■ **EXCERPT PROVIDED**:
******

In this semantic free-for-all, you might say there are Good and Bad genre labels, just like there are Good and Bad screens (oh god, now I’m genre-izing genres). “Hyperplugg” falls in the latter camp, its deployment limited to a Club Penguin avatar-looking man who didn’t really even invent the hybrid-sound using the tag on TikTok to get internet famous. But even for the genre labels that don’t resonate or name a sound that’s got nothing new going on, they still provide this hallucination of newness that lures in listeners who want to feel the ego-tickle that comes with being “in” on an “underground” music style.
What’s striking about these internet microcosms is that despite how insular they appear, there are no geographic limits. A young teen in the hinterlands of Utah producing whatever gibberish genre they come up with—mormoncore, for example—to an audience of 10 listeners on SoundCloud can be heard by someone in Scotland, if the Scottish lad is tapped in. That’s why despite how relatively unknown sigilkore and robloxcore are within the larger musical ecosystem, there are Dutch and Korean variations, respectively. Online music is both incredibly localized and universal, simultaneously confined to small Discord clubs and capable of being transmitted through electric signals to vibrate speakers around the globe.
I’ve long been fascinated by Every Noise at Once, a website run by Spotify’s Glenn McDonald that algorithmically maps “the musical genre-space.” It has generated thousands of playlists for the streaming platform based on some preset distinctions and genres identified by McDonald using Spotify data. What’s ironic is that none of the aforementioned microscenes—the exact ones you’d expect to see on a panoramic taxonomy project like this, and no other publications’ list of genres—are on there. Computers can detect patterns based on input, but some sounds exist outside the range of input, clearly. It’s impressive that in 2022, when it feels like everything we’re doing is being mined, lumped into categories, catapulted back at us in the form of ads and content, the world is being NFT-ified, yada yada yada—that you can still fall down rabbit holes on the internet and discover something no algorithm has found. A sound and scene that’s still learning what it is, before it gets packaged into a tidy playlist.

******

■ **BRIEF 1**:
Summarize the passage on online music microgenres in two sentences.
■ **BRIEF 2**:
Update the rows, everything from the one containing "text Figure 33: Putty" down to the one containing "text Figure 14: Create", both included, by replacing "VM" with "virtual machine" and leaving all else unchanged; give only those rows.

******

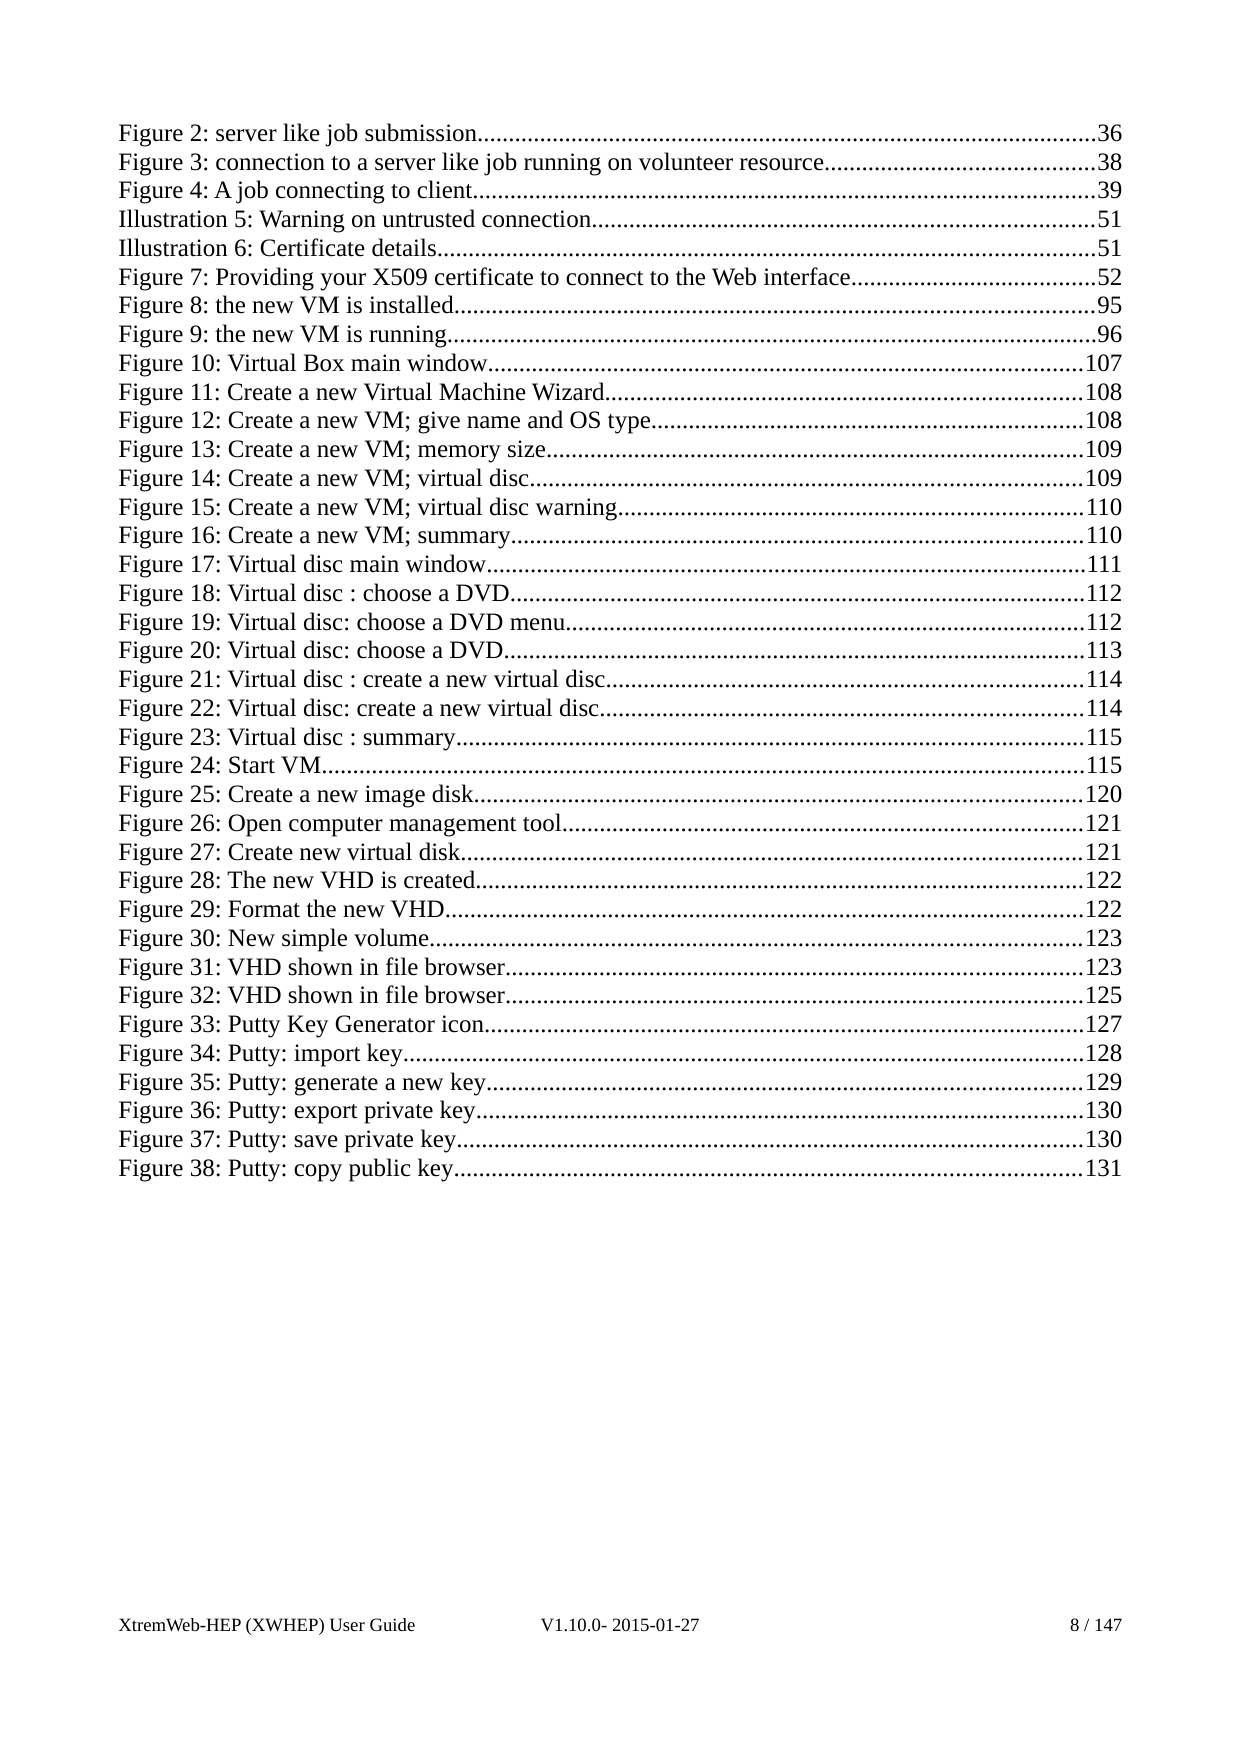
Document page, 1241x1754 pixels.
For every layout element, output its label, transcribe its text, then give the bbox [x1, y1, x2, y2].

text Figure 33: Putty Key Generator icon 127 [118, 1009, 1122, 1038]
text Figure 27: Create new virtual disk 121 [118, 837, 1122, 866]
text Figure 38: Putty: copy public key 131 [118, 1153, 1122, 1182]
text Figure 13: Create a new VM; memory size 109 [118, 434, 1122, 463]
text Figure 16: Create a new VM; summary 110 [118, 521, 1122, 549]
text Figure 14: Create a new VM; virtual disc 109 [118, 463, 1122, 492]
text Figure 25: Create a new image disk 120 [118, 779, 1122, 808]
text Figure 11: Create a new Virtual Machine Wizard 108 [118, 377, 1122, 406]
text Figure 23: Virtual disc : summary 115 [118, 722, 1122, 751]
text Figure 32: VHD shown in file browser 125 [118, 981, 1122, 1009]
text Figure 12: Create a new VM; give name and OS type 108 [118, 406, 1122, 434]
text Illustration 5: Warning on untrusted connection 51 [118, 204, 1122, 233]
text Figure 29: Format the new VHD 122 [118, 894, 1122, 923]
text Figure 37: Putty: save private key 130 [118, 1124, 1122, 1153]
text Figure 19: Virtual disc: choose a DVD menu 112 [118, 607, 1122, 636]
text Figure 7: Providing your X509 certificate to connect to the Web interface 52 [118, 262, 1122, 291]
text Figure 36: Putty: export private key 130 [118, 1096, 1122, 1124]
text Figure 28: The new VHD is created 122 [118, 866, 1122, 894]
text Figure 8: the new VM is installed 95 [118, 291, 1122, 319]
text Figure 10: Virtual Box main window 107 [118, 348, 1122, 377]
text Figure 34: Putty: import key 128 [118, 1038, 1122, 1067]
text Figure 15: Create a new VM; virtual disc warning 110 [118, 492, 1122, 521]
text Figure 4: A job connecting to client 39 [118, 176, 1122, 204]
text Figure 31: VHD shown in file browser 123 [118, 952, 1122, 981]
text Illustration 6: Certificate details 51 [118, 233, 1122, 262]
text Figure 17: Virtual disc main window 111 [118, 549, 1122, 578]
text Figure 22: Virtual disc: create a new virtual disc 114 [118, 693, 1122, 722]
text Figure 2: server like job submission 36 [118, 118, 1122, 147]
text Figure 9: the new VM is running 96 [118, 319, 1122, 348]
text Figure 18: Virtual disc : choose a DVD 112 [118, 578, 1122, 607]
text Figure 3: connection to a server like job running on volunteer resource 38 [118, 147, 1122, 176]
text Figure 21: Virtual disc : create a new virtual disc 114 [118, 664, 1122, 693]
text Figure 24: Start VM 115 [118, 751, 1122, 779]
text Figure 30: New simple volume 123 [118, 923, 1122, 952]
text Figure 35: Putty: generate a new key 129 [118, 1067, 1122, 1096]
text Figure 26: Open computer management tool 121 [118, 808, 1122, 837]
text Figure 20: Virtual disc: choose a DVD 113 [118, 636, 1122, 664]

******

■ **FINISHED ANSWER 1**:
Even genre labels that name nothing new, such as "hyperplugg," create an illusion of newness that draws listeners who want to feel in on an underground style, and these internet microscenes, though insular, have no geographic limits and are both localized and universal. None of these microscenes appear on Every Noise at Once, a Spotify genre-mapping website run by Glenn McDonald, and the passage finds it impressive that in 2022 one can still discover sounds on the internet that no algorithm has found.

■ **FINISHED ANSWER 2**:
text Figure 33: Putty Key Generator icon 127 [118, 1009, 1122, 1038]
text Figure 27: Create new virtual disk 121 [118, 837, 1122, 866]
text Figure 38: Putty: copy public key 131 [118, 1153, 1122, 1182]
text Figure 13: Create a new virtual machine; memory size 109 [118, 434, 1122, 463]
text Figure 16: Create a new virtual machine; summary 110 [118, 521, 1122, 549]
text Figure 14: Create a new virtual machine; virtual disc 109 [118, 463, 1122, 492]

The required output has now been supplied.